## Description of the task
Show every line from the records below that contains the string "left", copying each line in full. Matches must have the same case.

## Dataset excerpts

-*-*-

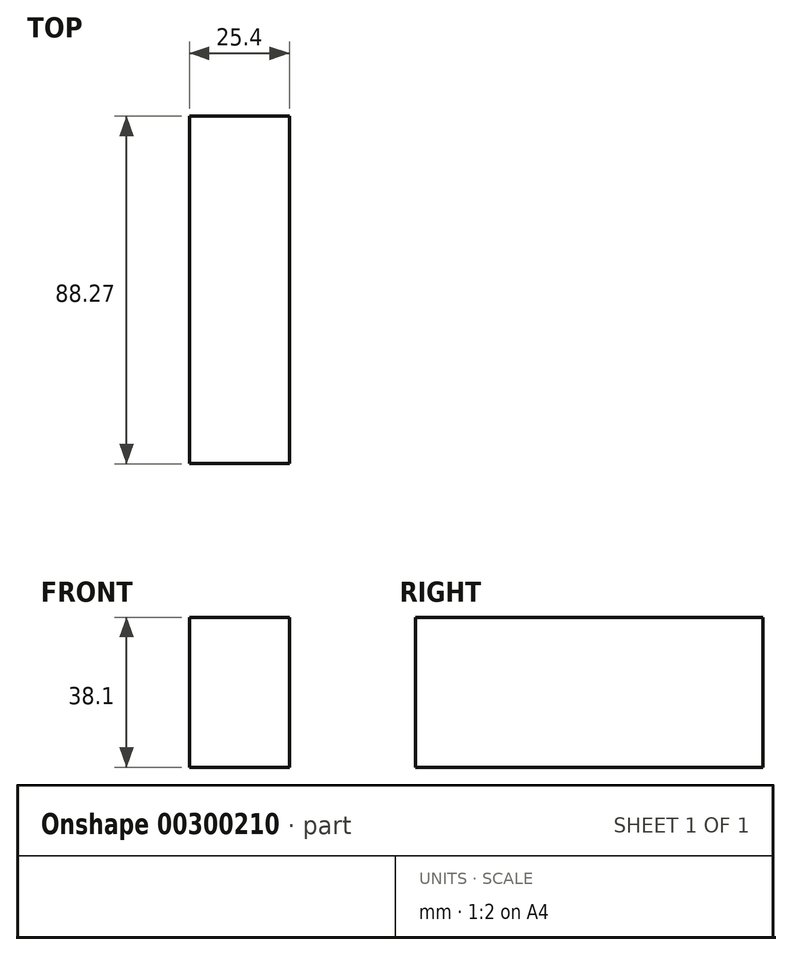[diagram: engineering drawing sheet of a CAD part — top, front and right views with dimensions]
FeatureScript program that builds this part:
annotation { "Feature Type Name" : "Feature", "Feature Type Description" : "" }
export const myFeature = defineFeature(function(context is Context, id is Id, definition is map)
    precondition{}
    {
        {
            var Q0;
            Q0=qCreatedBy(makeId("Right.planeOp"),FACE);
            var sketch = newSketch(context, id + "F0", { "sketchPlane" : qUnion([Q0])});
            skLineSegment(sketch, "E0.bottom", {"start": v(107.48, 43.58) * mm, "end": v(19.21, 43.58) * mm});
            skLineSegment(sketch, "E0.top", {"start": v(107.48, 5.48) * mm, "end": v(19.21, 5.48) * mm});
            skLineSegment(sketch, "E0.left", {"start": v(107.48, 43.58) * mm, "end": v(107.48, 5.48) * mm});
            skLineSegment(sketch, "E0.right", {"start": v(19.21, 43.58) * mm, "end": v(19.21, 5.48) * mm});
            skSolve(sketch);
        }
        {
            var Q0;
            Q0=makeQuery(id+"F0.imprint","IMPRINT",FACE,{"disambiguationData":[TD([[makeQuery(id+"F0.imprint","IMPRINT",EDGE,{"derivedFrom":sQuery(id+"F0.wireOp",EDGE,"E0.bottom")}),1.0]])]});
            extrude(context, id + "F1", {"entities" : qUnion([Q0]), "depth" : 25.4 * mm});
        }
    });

-*-*-

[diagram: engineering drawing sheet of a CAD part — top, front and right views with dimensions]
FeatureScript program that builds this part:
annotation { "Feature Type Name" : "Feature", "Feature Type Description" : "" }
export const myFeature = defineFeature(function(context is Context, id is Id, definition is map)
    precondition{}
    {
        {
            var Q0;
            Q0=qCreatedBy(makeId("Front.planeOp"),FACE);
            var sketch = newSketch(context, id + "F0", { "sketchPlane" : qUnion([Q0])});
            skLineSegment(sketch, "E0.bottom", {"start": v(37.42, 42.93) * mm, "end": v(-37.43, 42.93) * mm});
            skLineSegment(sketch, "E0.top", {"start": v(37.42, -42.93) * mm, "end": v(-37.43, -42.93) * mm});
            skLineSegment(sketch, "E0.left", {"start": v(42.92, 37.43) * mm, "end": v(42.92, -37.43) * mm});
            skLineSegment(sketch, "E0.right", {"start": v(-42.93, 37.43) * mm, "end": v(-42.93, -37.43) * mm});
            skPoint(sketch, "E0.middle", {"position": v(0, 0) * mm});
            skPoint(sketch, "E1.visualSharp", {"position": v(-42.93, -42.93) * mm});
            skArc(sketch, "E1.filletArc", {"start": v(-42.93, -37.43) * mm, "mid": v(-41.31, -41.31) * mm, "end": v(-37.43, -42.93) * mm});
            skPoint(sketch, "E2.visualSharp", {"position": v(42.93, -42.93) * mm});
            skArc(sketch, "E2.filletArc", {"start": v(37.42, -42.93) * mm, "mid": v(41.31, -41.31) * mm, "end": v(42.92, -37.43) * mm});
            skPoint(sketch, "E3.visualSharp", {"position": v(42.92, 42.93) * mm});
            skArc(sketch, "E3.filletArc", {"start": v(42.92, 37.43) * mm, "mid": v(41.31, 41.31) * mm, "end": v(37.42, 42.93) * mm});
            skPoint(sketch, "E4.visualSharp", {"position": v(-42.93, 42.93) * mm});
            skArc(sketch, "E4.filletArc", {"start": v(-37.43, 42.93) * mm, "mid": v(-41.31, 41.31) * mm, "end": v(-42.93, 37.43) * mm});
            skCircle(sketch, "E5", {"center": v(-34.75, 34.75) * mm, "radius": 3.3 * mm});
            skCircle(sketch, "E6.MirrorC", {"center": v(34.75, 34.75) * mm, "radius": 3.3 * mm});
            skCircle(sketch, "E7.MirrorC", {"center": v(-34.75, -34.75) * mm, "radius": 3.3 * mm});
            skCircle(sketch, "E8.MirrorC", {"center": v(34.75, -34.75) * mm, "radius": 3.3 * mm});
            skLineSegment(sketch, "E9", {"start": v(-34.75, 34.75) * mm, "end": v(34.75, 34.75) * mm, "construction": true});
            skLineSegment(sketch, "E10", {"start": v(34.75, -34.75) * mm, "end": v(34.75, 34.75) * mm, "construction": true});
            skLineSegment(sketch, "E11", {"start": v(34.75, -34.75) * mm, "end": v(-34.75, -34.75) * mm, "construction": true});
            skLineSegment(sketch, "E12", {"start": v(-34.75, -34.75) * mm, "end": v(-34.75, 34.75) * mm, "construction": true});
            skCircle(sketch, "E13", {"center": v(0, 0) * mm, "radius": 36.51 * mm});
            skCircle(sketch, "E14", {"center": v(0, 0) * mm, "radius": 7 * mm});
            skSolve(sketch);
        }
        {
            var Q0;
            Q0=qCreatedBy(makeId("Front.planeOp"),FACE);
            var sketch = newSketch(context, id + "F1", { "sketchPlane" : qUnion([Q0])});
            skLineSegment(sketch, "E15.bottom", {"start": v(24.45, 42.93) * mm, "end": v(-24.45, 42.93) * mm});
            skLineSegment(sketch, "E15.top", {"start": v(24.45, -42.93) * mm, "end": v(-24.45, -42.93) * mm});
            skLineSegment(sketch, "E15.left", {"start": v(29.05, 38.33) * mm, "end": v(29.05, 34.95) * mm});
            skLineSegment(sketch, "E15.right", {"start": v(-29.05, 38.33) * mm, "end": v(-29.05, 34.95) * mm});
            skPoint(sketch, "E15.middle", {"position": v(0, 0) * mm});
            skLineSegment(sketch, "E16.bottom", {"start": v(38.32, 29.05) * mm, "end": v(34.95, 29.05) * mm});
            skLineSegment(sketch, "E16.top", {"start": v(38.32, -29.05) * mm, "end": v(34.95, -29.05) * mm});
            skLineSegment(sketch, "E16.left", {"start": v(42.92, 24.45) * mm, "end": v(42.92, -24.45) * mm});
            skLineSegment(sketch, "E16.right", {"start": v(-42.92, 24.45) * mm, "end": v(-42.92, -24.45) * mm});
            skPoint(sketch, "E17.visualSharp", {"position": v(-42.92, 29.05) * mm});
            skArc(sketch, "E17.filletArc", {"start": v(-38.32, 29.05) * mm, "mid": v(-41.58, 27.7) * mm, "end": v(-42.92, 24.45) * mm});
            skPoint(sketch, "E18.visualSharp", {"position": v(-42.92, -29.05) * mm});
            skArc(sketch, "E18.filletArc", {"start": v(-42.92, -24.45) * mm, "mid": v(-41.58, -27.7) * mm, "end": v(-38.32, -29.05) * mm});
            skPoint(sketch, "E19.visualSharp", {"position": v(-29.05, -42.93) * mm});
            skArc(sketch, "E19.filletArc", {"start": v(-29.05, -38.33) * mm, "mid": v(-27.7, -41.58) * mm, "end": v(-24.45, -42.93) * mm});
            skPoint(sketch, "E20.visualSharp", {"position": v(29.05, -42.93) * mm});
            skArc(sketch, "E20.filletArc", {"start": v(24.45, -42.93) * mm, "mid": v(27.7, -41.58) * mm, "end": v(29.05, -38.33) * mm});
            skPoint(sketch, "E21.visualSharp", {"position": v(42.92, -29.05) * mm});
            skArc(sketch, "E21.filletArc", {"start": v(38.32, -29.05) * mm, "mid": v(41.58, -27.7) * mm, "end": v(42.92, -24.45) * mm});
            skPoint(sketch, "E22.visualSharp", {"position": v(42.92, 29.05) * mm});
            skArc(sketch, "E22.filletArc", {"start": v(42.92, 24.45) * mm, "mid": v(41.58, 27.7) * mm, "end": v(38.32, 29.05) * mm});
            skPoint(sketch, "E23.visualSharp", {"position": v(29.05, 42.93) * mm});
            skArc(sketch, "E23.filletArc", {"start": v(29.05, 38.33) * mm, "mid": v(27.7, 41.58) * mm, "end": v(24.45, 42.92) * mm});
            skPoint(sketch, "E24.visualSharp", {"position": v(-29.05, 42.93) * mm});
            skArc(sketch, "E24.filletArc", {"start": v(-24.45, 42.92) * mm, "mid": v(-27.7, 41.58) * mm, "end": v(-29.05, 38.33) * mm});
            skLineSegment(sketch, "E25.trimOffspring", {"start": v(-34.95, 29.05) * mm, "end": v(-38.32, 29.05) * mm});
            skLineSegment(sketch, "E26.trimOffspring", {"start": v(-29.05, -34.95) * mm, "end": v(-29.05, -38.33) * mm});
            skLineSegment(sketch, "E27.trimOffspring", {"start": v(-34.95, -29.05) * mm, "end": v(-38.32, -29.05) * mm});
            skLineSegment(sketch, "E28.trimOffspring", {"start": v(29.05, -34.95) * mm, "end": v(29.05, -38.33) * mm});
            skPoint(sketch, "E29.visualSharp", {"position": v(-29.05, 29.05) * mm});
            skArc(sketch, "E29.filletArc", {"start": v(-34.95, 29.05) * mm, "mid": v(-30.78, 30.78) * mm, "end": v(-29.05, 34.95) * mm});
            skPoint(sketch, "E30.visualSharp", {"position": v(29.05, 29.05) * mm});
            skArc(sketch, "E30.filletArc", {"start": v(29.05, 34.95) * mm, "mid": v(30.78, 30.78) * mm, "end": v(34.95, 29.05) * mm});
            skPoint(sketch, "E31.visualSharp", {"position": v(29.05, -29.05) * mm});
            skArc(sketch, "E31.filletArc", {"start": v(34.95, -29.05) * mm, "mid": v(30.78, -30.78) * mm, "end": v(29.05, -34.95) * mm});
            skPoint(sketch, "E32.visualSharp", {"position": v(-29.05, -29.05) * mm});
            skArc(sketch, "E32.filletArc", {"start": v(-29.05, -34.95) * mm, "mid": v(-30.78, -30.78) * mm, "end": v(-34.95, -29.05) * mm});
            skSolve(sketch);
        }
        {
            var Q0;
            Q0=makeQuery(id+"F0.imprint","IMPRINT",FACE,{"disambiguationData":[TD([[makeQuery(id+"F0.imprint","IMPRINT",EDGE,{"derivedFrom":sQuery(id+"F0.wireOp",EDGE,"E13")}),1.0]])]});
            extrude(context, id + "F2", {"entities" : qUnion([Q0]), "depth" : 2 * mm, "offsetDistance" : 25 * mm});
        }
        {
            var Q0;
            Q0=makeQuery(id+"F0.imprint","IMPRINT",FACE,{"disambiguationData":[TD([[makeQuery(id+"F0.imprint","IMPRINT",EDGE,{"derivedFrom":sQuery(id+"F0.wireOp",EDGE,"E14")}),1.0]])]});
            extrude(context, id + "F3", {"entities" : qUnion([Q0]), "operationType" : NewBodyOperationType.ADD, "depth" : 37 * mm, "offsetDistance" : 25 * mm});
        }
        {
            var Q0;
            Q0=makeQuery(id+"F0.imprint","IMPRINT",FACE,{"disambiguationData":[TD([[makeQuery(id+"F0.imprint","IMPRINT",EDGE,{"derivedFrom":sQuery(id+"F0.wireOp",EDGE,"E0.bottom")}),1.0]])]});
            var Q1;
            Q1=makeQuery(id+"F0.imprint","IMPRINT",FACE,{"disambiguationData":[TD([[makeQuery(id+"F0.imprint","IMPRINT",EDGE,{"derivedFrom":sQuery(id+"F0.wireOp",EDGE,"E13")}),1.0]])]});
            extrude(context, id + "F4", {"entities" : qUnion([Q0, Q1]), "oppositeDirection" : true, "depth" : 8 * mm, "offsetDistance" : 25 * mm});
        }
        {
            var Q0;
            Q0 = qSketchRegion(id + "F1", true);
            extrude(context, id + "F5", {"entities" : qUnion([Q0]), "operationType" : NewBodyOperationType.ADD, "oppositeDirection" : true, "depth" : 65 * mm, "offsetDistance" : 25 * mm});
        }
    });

-*-*-

## Correct result
            skLineSegment(sketch, "E0.left", {"start": v(107.48, 43.58) * mm, "end": v(107.48, 5.48) * mm});
            skLineSegment(sketch, "E0.left", {"start": v(42.92, 37.43) * mm, "end": v(42.92, -37.43) * mm});
            skLineSegment(sketch, "E15.left", {"start": v(29.05, 38.33) * mm, "end": v(29.05, 34.95) * mm});
            skLineSegment(sketch, "E16.left", {"start": v(42.92, 24.45) * mm, "end": v(42.92, -24.45) * mm});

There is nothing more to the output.